Reading between the lines of his narrative, what comes through is his care and anxiety for one particular pupil to whom he is drawn. He also refers to an ‘incident’; several pupils had attacked him and pulled down his trousers. The scene was filmed and unexpectedly shown at the school party and on internet. Yet he does not press charges.
Slowly it becomes clear that The Crow is holding the one boy about whom he was so concerned as a prisoner in his cellar, and that this boy was one of his attackers. After an incident with the boy, The Crow takes a plane to the usa to shoot his recently traced father. A report in the last chapter of the book discloses finally that The Crow is a serial killer, schizophrenic and maniac, who has stored the dissected bodies of his victims in freezers in order to eat them.
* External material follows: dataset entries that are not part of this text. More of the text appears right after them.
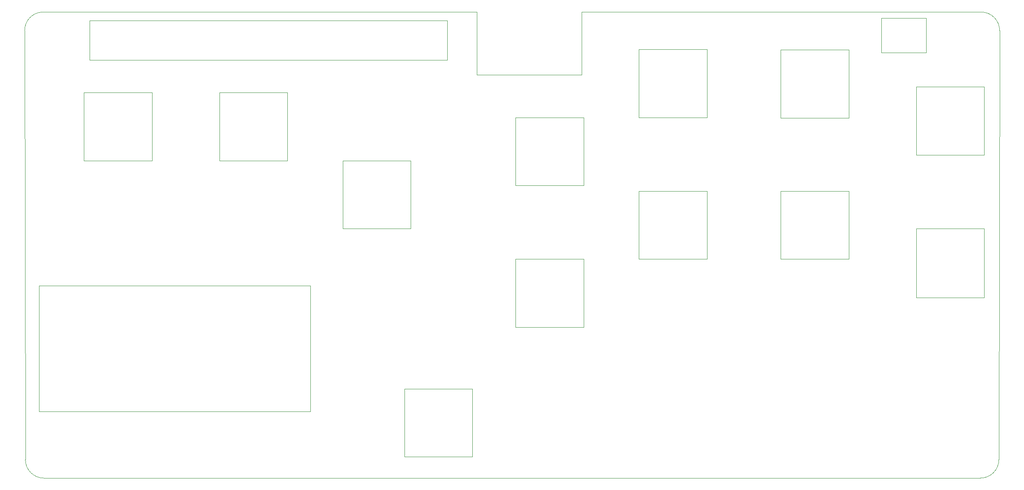
<source format=gbr>
%TF.GenerationSoftware,KiCad,Pcbnew,(6.0.4)*%
%TF.CreationDate,2022-06-27T13:40:26+01:00*%
%TF.ProjectId,MiniFighter Lite,4d696e69-4669-4676-9874-6572204c6974,rev?*%
%TF.SameCoordinates,Original*%
%TF.FileFunction,Profile,NP*%
%FSLAX46Y46*%
G04 Gerber Fmt 4.6, Leading zero omitted, Abs format (unit mm)*
G04 Created by KiCad (PCBNEW (6.0.4)) date 2022-06-27 13:40:26*
%MOMM*%
%LPD*%
G01*
G04 APERTURE LIST*
%TA.AperFunction,Profile*%
%ADD10C,0.100000*%
%TD*%
G04 APERTURE END LIST*
D10*
X125730000Y-170180000D02*
X125575923Y-81810000D01*
X326390000Y-81810000D02*
G75*
G03*
X322580000Y-78000000I-3810000J0D01*
G01*
X218694000Y-90932000D02*
X240284000Y-90932000D01*
X295300000Y-128900000D02*
X281300000Y-128900000D01*
X281300000Y-128900000D02*
X281300000Y-114900000D01*
X281300000Y-114900000D02*
X295300000Y-114900000D01*
X295300000Y-114900000D02*
X295300000Y-128900000D01*
X217800000Y-169600000D02*
X203800000Y-169600000D01*
X203800000Y-169600000D02*
X203800000Y-155600000D01*
X203800000Y-155600000D02*
X217800000Y-155600000D01*
X217800000Y-155600000D02*
X217800000Y-169600000D01*
X295300000Y-99800000D02*
X281300000Y-99800000D01*
X281300000Y-99800000D02*
X281300000Y-85800000D01*
X281300000Y-85800000D02*
X295300000Y-85800000D01*
X295300000Y-85800000D02*
X295300000Y-99800000D01*
X323200000Y-136800000D02*
X309200000Y-136800000D01*
X309200000Y-136800000D02*
X309200000Y-122600000D01*
X309200000Y-122600000D02*
X323200000Y-122600000D01*
X323200000Y-122600000D02*
X323200000Y-136800000D01*
X128524000Y-134366000D02*
X184404000Y-134366000D01*
X184404000Y-134366000D02*
X184404000Y-160274000D01*
X184404000Y-160274000D02*
X128524000Y-160274000D01*
X128524000Y-160274000D02*
X128524000Y-134366000D01*
X129540000Y-173990000D02*
X322425923Y-173990000D01*
X125730000Y-170180000D02*
G75*
G03*
X129540000Y-173990000I3810000J0D01*
G01*
X240700000Y-142900000D02*
X226700000Y-142900000D01*
X226700000Y-142900000D02*
X226700000Y-128900000D01*
X226700000Y-128900000D02*
X240700000Y-128900000D01*
X240700000Y-128900000D02*
X240700000Y-142900000D01*
X218694000Y-77978000D02*
X129385923Y-78000000D01*
X138938000Y-79756000D02*
X212598000Y-79756000D01*
X212598000Y-79756000D02*
X212598000Y-87884000D01*
X212598000Y-87884000D02*
X138938000Y-87884000D01*
X138938000Y-87884000D02*
X138938000Y-79756000D01*
X326235923Y-170180000D02*
X326390000Y-81810000D01*
X179700000Y-108600000D02*
X165700000Y-108600000D01*
X165700000Y-108600000D02*
X165700000Y-94600000D01*
X165700000Y-94600000D02*
X179700000Y-94600000D01*
X179700000Y-94600000D02*
X179700000Y-108600000D01*
X266100000Y-99700000D02*
X252100000Y-99700000D01*
X252100000Y-99700000D02*
X252100000Y-85700000D01*
X252100000Y-85700000D02*
X266100000Y-85700000D01*
X266100000Y-85700000D02*
X266100000Y-99700000D01*
X311246000Y-86395200D02*
X302044000Y-86395200D01*
X302044000Y-86395200D02*
X302044000Y-79244000D01*
X302044000Y-79244000D02*
X311246000Y-79244000D01*
X311246000Y-79244000D02*
X311246000Y-86395200D01*
X129385923Y-78000023D02*
G75*
G03*
X125575923Y-81810000I-23J-3809977D01*
G01*
X323200000Y-107400000D02*
X309200000Y-107400000D01*
X309200000Y-107400000D02*
X309200000Y-93400000D01*
X309200000Y-93400000D02*
X323200000Y-93400000D01*
X323200000Y-93400000D02*
X323200000Y-107400000D01*
X322425923Y-173990023D02*
G75*
G03*
X326235923Y-170180000I-23J3810023D01*
G01*
X151800000Y-108600000D02*
X137800000Y-108600000D01*
X137800000Y-108600000D02*
X137800000Y-94600000D01*
X137800000Y-94600000D02*
X151800000Y-94600000D01*
X151800000Y-94600000D02*
X151800000Y-108600000D01*
X240284000Y-90932000D02*
X240284000Y-77978000D01*
X205100000Y-122600000D02*
X191100000Y-122600000D01*
X191100000Y-122600000D02*
X191100000Y-108600000D01*
X191100000Y-108600000D02*
X205100000Y-108600000D01*
X205100000Y-108600000D02*
X205100000Y-122600000D01*
X266100000Y-128900000D02*
X252100000Y-128900000D01*
X252100000Y-128900000D02*
X252100000Y-114900000D01*
X252100000Y-114900000D02*
X266100000Y-114900000D01*
X266100000Y-114900000D02*
X266100000Y-128900000D01*
X218694000Y-77978000D02*
X218694000Y-90932000D01*
X240284000Y-77978000D02*
X322580000Y-78000000D01*
X240700000Y-113700000D02*
X226700000Y-113700000D01*
X226700000Y-113700000D02*
X226700000Y-99700000D01*
X226700000Y-99700000D02*
X240700000Y-99700000D01*
X240700000Y-99700000D02*
X240700000Y-113700000D01*
M02*

</source>
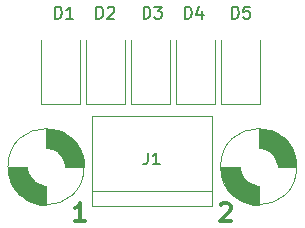
<source format=gto>
G04 #@! TF.GenerationSoftware,KiCad,Pcbnew,6.0.9-8da3e8f707~116~ubuntu20.04.1*
G04 #@! TF.CreationDate,2023-03-26T14:19:45+00:00*
G04 #@! TF.ProjectId,LEC001020,4c454330-3031-4303-9230-2e6b69636164,rev?*
G04 #@! TF.SameCoordinates,Original*
G04 #@! TF.FileFunction,Legend,Top*
G04 #@! TF.FilePolarity,Positive*
%FSLAX46Y46*%
G04 Gerber Fmt 4.6, Leading zero omitted, Abs format (unit mm)*
G04 Created by KiCad (PCBNEW 6.0.9-8da3e8f707~116~ubuntu20.04.1) date 2023-03-26 14:19:45*
%MOMM*%
%LPD*%
G01*
G04 APERTURE LIST*
%ADD10C,0.300000*%
%ADD11C,0.150000*%
%ADD12C,0.120000*%
%ADD13C,0.010000*%
G04 APERTURE END LIST*
D10*
X18271428Y-17221428D02*
X18342857Y-17150000D01*
X18485714Y-17078571D01*
X18842857Y-17078571D01*
X18985714Y-17150000D01*
X19057142Y-17221428D01*
X19128571Y-17364285D01*
X19128571Y-17507142D01*
X19057142Y-17721428D01*
X18200000Y-18578571D01*
X19128571Y-18578571D01*
X6828571Y-18578571D02*
X5971428Y-18578571D01*
X6400000Y-18578571D02*
X6400000Y-17078571D01*
X6257142Y-17292857D01*
X6114285Y-17435714D01*
X5971428Y-17507142D01*
D11*
G04 #@! TO.C,D5*
X19261904Y-1452380D02*
X19261904Y-452380D01*
X19500000Y-452380D01*
X19642857Y-500000D01*
X19738095Y-595238D01*
X19785714Y-690476D01*
X19833333Y-880952D01*
X19833333Y-1023809D01*
X19785714Y-1214285D01*
X19738095Y-1309523D01*
X19642857Y-1404761D01*
X19500000Y-1452380D01*
X19261904Y-1452380D01*
X20738095Y-452380D02*
X20261904Y-452380D01*
X20214285Y-928571D01*
X20261904Y-880952D01*
X20357142Y-833333D01*
X20595238Y-833333D01*
X20690476Y-880952D01*
X20738095Y-928571D01*
X20785714Y-1023809D01*
X20785714Y-1261904D01*
X20738095Y-1357142D01*
X20690476Y-1404761D01*
X20595238Y-1452380D01*
X20357142Y-1452380D01*
X20261904Y-1404761D01*
X20214285Y-1357142D01*
G04 #@! TO.C,D4*
X15261904Y-1452380D02*
X15261904Y-452380D01*
X15500000Y-452380D01*
X15642857Y-500000D01*
X15738095Y-595238D01*
X15785714Y-690476D01*
X15833333Y-880952D01*
X15833333Y-1023809D01*
X15785714Y-1214285D01*
X15738095Y-1309523D01*
X15642857Y-1404761D01*
X15500000Y-1452380D01*
X15261904Y-1452380D01*
X16690476Y-785714D02*
X16690476Y-1452380D01*
X16452380Y-404761D02*
X16214285Y-1119047D01*
X16833333Y-1119047D01*
G04 #@! TO.C,D1*
X4261904Y-1452380D02*
X4261904Y-452380D01*
X4500000Y-452380D01*
X4642857Y-500000D01*
X4738095Y-595238D01*
X4785714Y-690476D01*
X4833333Y-880952D01*
X4833333Y-1023809D01*
X4785714Y-1214285D01*
X4738095Y-1309523D01*
X4642857Y-1404761D01*
X4500000Y-1452380D01*
X4261904Y-1452380D01*
X5785714Y-1452380D02*
X5214285Y-1452380D01*
X5500000Y-1452380D02*
X5500000Y-452380D01*
X5404761Y-595238D01*
X5309523Y-690476D01*
X5214285Y-738095D01*
G04 #@! TO.C,D2*
X7761904Y-1452380D02*
X7761904Y-452380D01*
X8000000Y-452380D01*
X8142857Y-500000D01*
X8238095Y-595238D01*
X8285714Y-690476D01*
X8333333Y-880952D01*
X8333333Y-1023809D01*
X8285714Y-1214285D01*
X8238095Y-1309523D01*
X8142857Y-1404761D01*
X8000000Y-1452380D01*
X7761904Y-1452380D01*
X8714285Y-547619D02*
X8761904Y-500000D01*
X8857142Y-452380D01*
X9095238Y-452380D01*
X9190476Y-500000D01*
X9238095Y-547619D01*
X9285714Y-642857D01*
X9285714Y-738095D01*
X9238095Y-880952D01*
X8666666Y-1452380D01*
X9285714Y-1452380D01*
G04 #@! TO.C,D3*
X11761904Y-1452380D02*
X11761904Y-452380D01*
X12000000Y-452380D01*
X12142857Y-500000D01*
X12238095Y-595238D01*
X12285714Y-690476D01*
X12333333Y-880952D01*
X12333333Y-1023809D01*
X12285714Y-1214285D01*
X12238095Y-1309523D01*
X12142857Y-1404761D01*
X12000000Y-1452380D01*
X11761904Y-1452380D01*
X12666666Y-452380D02*
X13285714Y-452380D01*
X12952380Y-833333D01*
X13095238Y-833333D01*
X13190476Y-880952D01*
X13238095Y-928571D01*
X13285714Y-1023809D01*
X13285714Y-1261904D01*
X13238095Y-1357142D01*
X13190476Y-1404761D01*
X13095238Y-1452380D01*
X12809523Y-1452380D01*
X12714285Y-1404761D01*
X12666666Y-1357142D01*
G04 #@! TO.C,J1*
X12126666Y-12812380D02*
X12126666Y-13526666D01*
X12079047Y-13669523D01*
X11983809Y-13764761D01*
X11840952Y-13812380D01*
X11745714Y-13812380D01*
X13126666Y-13812380D02*
X12555238Y-13812380D01*
X12840952Y-13812380D02*
X12840952Y-12812380D01*
X12745714Y-12955238D01*
X12650476Y-13050476D01*
X12555238Y-13098095D01*
D12*
G04 #@! TO.C,D5*
X21650000Y-8660000D02*
X21650000Y-3260000D01*
X18350000Y-8660000D02*
X18350000Y-3260000D01*
X18350000Y-8660000D02*
X21650000Y-8660000D01*
G04 #@! TO.C,D4*
X17840000Y-8660000D02*
X17840000Y-3260000D01*
X14540000Y-8660000D02*
X14540000Y-3260000D01*
X14540000Y-8660000D02*
X17840000Y-8660000D01*
G04 #@! TO.C,D1*
X6410000Y-8660000D02*
X6410000Y-3260000D01*
X3110000Y-8660000D02*
X3110000Y-3260000D01*
X3110000Y-8660000D02*
X6410000Y-8660000D01*
G04 #@! TO.C,D2*
X6920000Y-8660000D02*
X6920000Y-3260000D01*
X6920000Y-8660000D02*
X10220000Y-8660000D01*
X10220000Y-8660000D02*
X10220000Y-3260000D01*
G04 #@! TO.C,D3*
X10730000Y-8660000D02*
X10730000Y-3260000D01*
X10730000Y-8660000D02*
X14030000Y-8660000D01*
X14030000Y-8660000D02*
X14030000Y-3260000D01*
G04 #@! TO.C,H1*
X24724903Y-14000000D02*
G75*
G03*
X24724903Y-14000000I-3224903J0D01*
G01*
G36*
X19900000Y-14100000D02*
G01*
X20000000Y-14500000D01*
X20200000Y-14900000D01*
X20600000Y-15300000D01*
X21000000Y-15500000D01*
X21400000Y-15600000D01*
X21500000Y-15600000D01*
X21500000Y-17224903D01*
X21000000Y-17200000D01*
X20000000Y-16900000D01*
X19200000Y-16300000D01*
X18700000Y-15600000D01*
X18400000Y-14900000D01*
X18300000Y-14500000D01*
X18300000Y-14000000D01*
X19900000Y-14000000D01*
X19900000Y-14100000D01*
G37*
D13*
X19900000Y-14100000D02*
X20000000Y-14500000D01*
X20200000Y-14900000D01*
X20600000Y-15300000D01*
X21000000Y-15500000D01*
X21400000Y-15600000D01*
X21500000Y-15600000D01*
X21500000Y-17224903D01*
X21000000Y-17200000D01*
X20000000Y-16900000D01*
X19200000Y-16300000D01*
X18700000Y-15600000D01*
X18400000Y-14900000D01*
X18300000Y-14500000D01*
X18300000Y-14000000D01*
X19900000Y-14000000D01*
X19900000Y-14100000D01*
G36*
X22000000Y-10800000D02*
G01*
X23000000Y-11100000D01*
X23800000Y-11700000D01*
X24300000Y-12400000D01*
X24600000Y-13100000D01*
X24700000Y-13500000D01*
X24700000Y-14000000D01*
X23100000Y-14000000D01*
X23100000Y-13900000D01*
X23000000Y-13500000D01*
X22800000Y-13100000D01*
X22400000Y-12700000D01*
X22000000Y-12500000D01*
X21600000Y-12400000D01*
X21500000Y-12400000D01*
X21500000Y-10775097D01*
X22000000Y-10800000D01*
G37*
X22000000Y-10800000D02*
X23000000Y-11100000D01*
X23800000Y-11700000D01*
X24300000Y-12400000D01*
X24600000Y-13100000D01*
X24700000Y-13500000D01*
X24700000Y-14000000D01*
X23100000Y-14000000D01*
X23100000Y-13900000D01*
X23000000Y-13500000D01*
X22800000Y-13100000D01*
X22400000Y-12700000D01*
X22000000Y-12500000D01*
X21600000Y-12400000D01*
X21500000Y-12400000D01*
X21500000Y-10775097D01*
X22000000Y-10800000D01*
D12*
G04 #@! TO.C,H2*
X6724903Y-14000000D02*
G75*
G03*
X6724903Y-14000000I-3224903J0D01*
G01*
G36*
X1900000Y-14100000D02*
G01*
X2000000Y-14500000D01*
X2200000Y-14900000D01*
X2600000Y-15300000D01*
X3000000Y-15500000D01*
X3400000Y-15600000D01*
X3500000Y-15600000D01*
X3500000Y-17224903D01*
X3000000Y-17200000D01*
X2000000Y-16900000D01*
X1200000Y-16300000D01*
X700000Y-15600000D01*
X400000Y-14900000D01*
X300000Y-14500000D01*
X300000Y-14000000D01*
X1900000Y-14000000D01*
X1900000Y-14100000D01*
G37*
D13*
X1900000Y-14100000D02*
X2000000Y-14500000D01*
X2200000Y-14900000D01*
X2600000Y-15300000D01*
X3000000Y-15500000D01*
X3400000Y-15600000D01*
X3500000Y-15600000D01*
X3500000Y-17224903D01*
X3000000Y-17200000D01*
X2000000Y-16900000D01*
X1200000Y-16300000D01*
X700000Y-15600000D01*
X400000Y-14900000D01*
X300000Y-14500000D01*
X300000Y-14000000D01*
X1900000Y-14000000D01*
X1900000Y-14100000D01*
G36*
X4000000Y-10800000D02*
G01*
X5000000Y-11100000D01*
X5800000Y-11700000D01*
X6300000Y-12400000D01*
X6600000Y-13100000D01*
X6700000Y-13500000D01*
X6700000Y-14000000D01*
X5100000Y-14000000D01*
X5100000Y-13900000D01*
X5000000Y-13500000D01*
X4800000Y-13100000D01*
X4400000Y-12700000D01*
X4000000Y-12500000D01*
X3600000Y-12400000D01*
X3500000Y-12400000D01*
X3500000Y-10775097D01*
X4000000Y-10800000D01*
G37*
X4000000Y-10800000D02*
X5000000Y-11100000D01*
X5800000Y-11700000D01*
X6300000Y-12400000D01*
X6600000Y-13100000D01*
X6700000Y-13500000D01*
X6700000Y-14000000D01*
X5100000Y-14000000D01*
X5100000Y-13900000D01*
X5000000Y-13500000D01*
X4800000Y-13100000D01*
X4400000Y-12700000D01*
X4000000Y-12500000D01*
X3600000Y-12400000D01*
X3500000Y-12400000D01*
X3500000Y-10775097D01*
X4000000Y-10800000D01*
D12*
G04 #@! TO.C,J1*
X17540000Y-16040000D02*
X7380000Y-16040000D01*
X17540000Y-9690000D02*
X7380000Y-9690000D01*
X7380000Y-17310000D02*
X17540000Y-17310000D01*
X7380000Y-9690000D02*
X7380000Y-17310000D01*
X17540000Y-17310000D02*
X17540000Y-9690000D01*
G04 #@! TD*
M02*

</source>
The book seems for some time to be dealing with a disillusioned teacher, a lonely man scarred by a few dramatic experiences in his youth, no longer expecting much from life but nevertheless cherishing principles of good citizenship.
His insensitive tone towards the rest of the world appears to be necessary to shield himself from a sense of impotence. Nothing in this Flemish teacher’s narrative, an engrossing psychological portrait of a loner, prepares the reader for what developes into a horror story of a completely derailed individual.
Then all the separate motifs, hints and intriguing sayings suddenly coalesce and acquire significance and relevance. In the final revelation Koubaa places everything in a wider psychological context, through drawing a parallel with Albert Fish, a similar cannibal in the thirties. De leraar wrongfoots the readers for quite a while, before slapping them in the face and leaving them dumbfounded.